> **Passage à lire**
____________
Terre natale et altruisme

Destino Aziago [1] s’ouvre sur des remerciements adressés par l’auteur à « (sa) famille de sang, à (ses) parents, (ses) vrais amis et amies (mais aussi à son) pays, commencement de tout ». (p. 7). Cette première partie de dédicace est aisément compréhensible en ce que les personnes citées ont participé de près ou de loin et selon différentes modalités, à l’élaboration de l’œuvre en stimulant J. Cabral pour qu’il mène le travail d’écriture à son terme ou en fournissant des informations indispensables à la dynamique du récit.

La seconde partie du texte dédicataire ne s’adresse pas à une personne précise mais une entité géographique. C’est que l’écrivain entretient une relation très forte avec elle, particulièrement avec l’île de Sao Nicolau où il a vu le jour. D’une part, c’est elle (ainsi que l’île de Santo Antao) qui a connu le plus important développement économique de tout l’archipel, ce qui lui a permis durant des décennies de fournir viandes, farine de manioc, café et eau potable transportée par le Ribeira Brava à l’île de Sal et celle de Sao Vicente. D’autre part, l’auteur souligne une attache quasi viscérale avec son lieu de naissance car c’est là qu’il a connu son épouse Angelita et que son fils Manuel a trouvé la mort durant les années de lutte qui ont mené à l’indépendance.
____________
> **Enregistrements présentés**

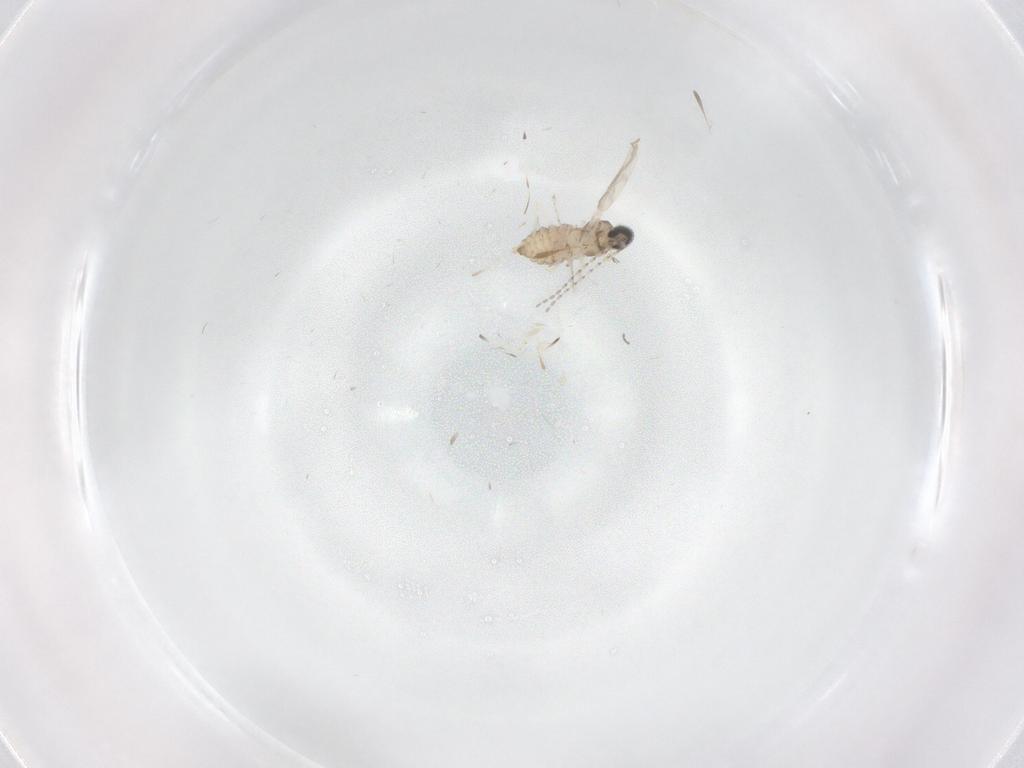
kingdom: Animalia
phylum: Arthropoda
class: Insecta
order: Diptera
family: Cecidomyiidae
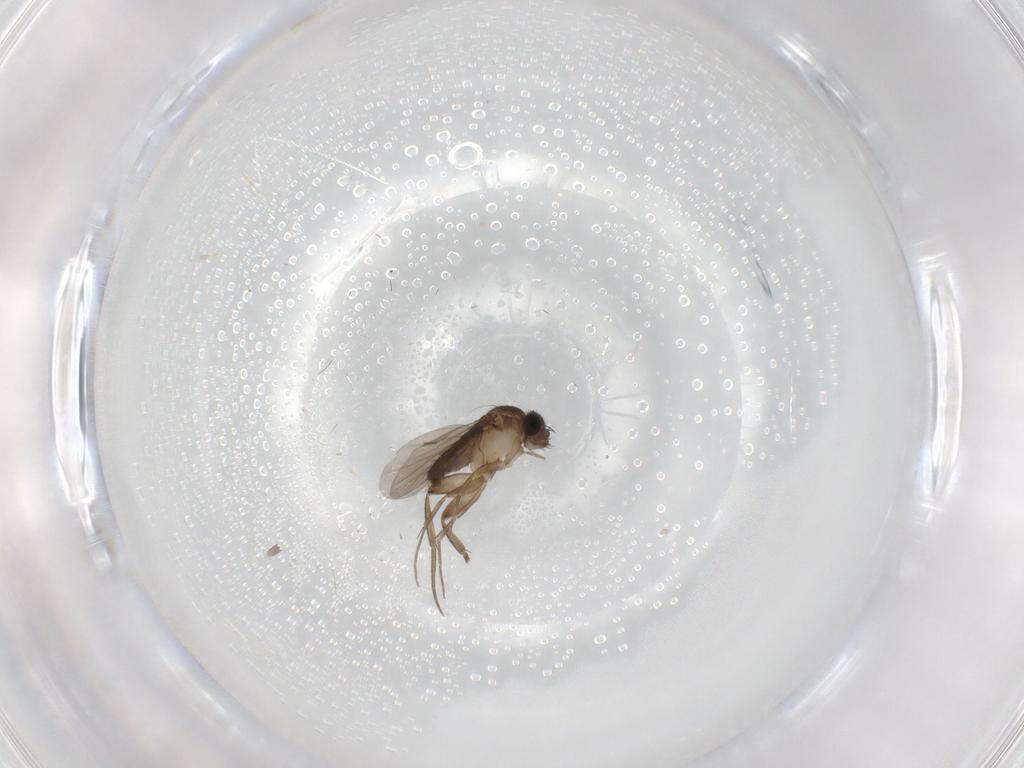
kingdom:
____________
> **Consigne**
Poursuivez le texte sur la dédicace de Destino Aziago après sa dernière phrase.

> **Réponse attendue**
Au-delà de ces motifs de circonstance, il y a une autre cause qui explique la profondeur de la relation avec sa terre natale : « l’île m’a tout donné » (p. 33). Qu’est-ce à dire ? Tout au long de son récit, Francisco – ses proches le nomment Chiquinho – souligne que les vraies valeurs ne sont pas objet de transactions – elles ne s’achètent pas ; ce qui les caractérise, c’est précisément qu’elles excédent le réseau du quantifiable, du monnayable ; la pitié (vertu cardinale selon Jean-Jacques Rousseau), la générosité (vertu première selon Descartes), l’empathie pour les pauvres, l’amitié, la fidélité, l’amour pour un membre de sa famille, autant de principes régulateurs de la conduite d’un individu vis-à-vis de ses congénères.

Ce faisceau de valeurs (car toutes sont reliées les unes aux autres) guide l’existence dans son ensemble et impulse le sujet à se tourner vers les autres et à soutenir financièrement des « causes qu’ (il) juge nobles » (p. 40).  C’est ainsi que Francisco attribuera une bourse à certains élèves méritants et qui sont d’un bon niveau sur le plan intellectuel. Josefina Antonia de Brito, étudiante en deuxième année de journalisme à l’université de Porto, lui écrit : « Vous avez changé notre île dans l’âme et dans le coeur » (pp. 207-208). Hilario Conceiçao da Cruz, « étudiant en troisième année d’électricité », lui écrit « A Mindelo, j’ai pu continuer mes études grâce à votre générosité » (p. 218). Et d’enchaîner : « A l’avenir, je veux aider d’autres enfants quand je serai quelqu’un dans la vie » (ibid). Voilà donc un homme – Francisco Soares –  qui s’estime favorisé par le sort et qui finance les études de plusieurs élèves jusqu’au terme de leur cursus.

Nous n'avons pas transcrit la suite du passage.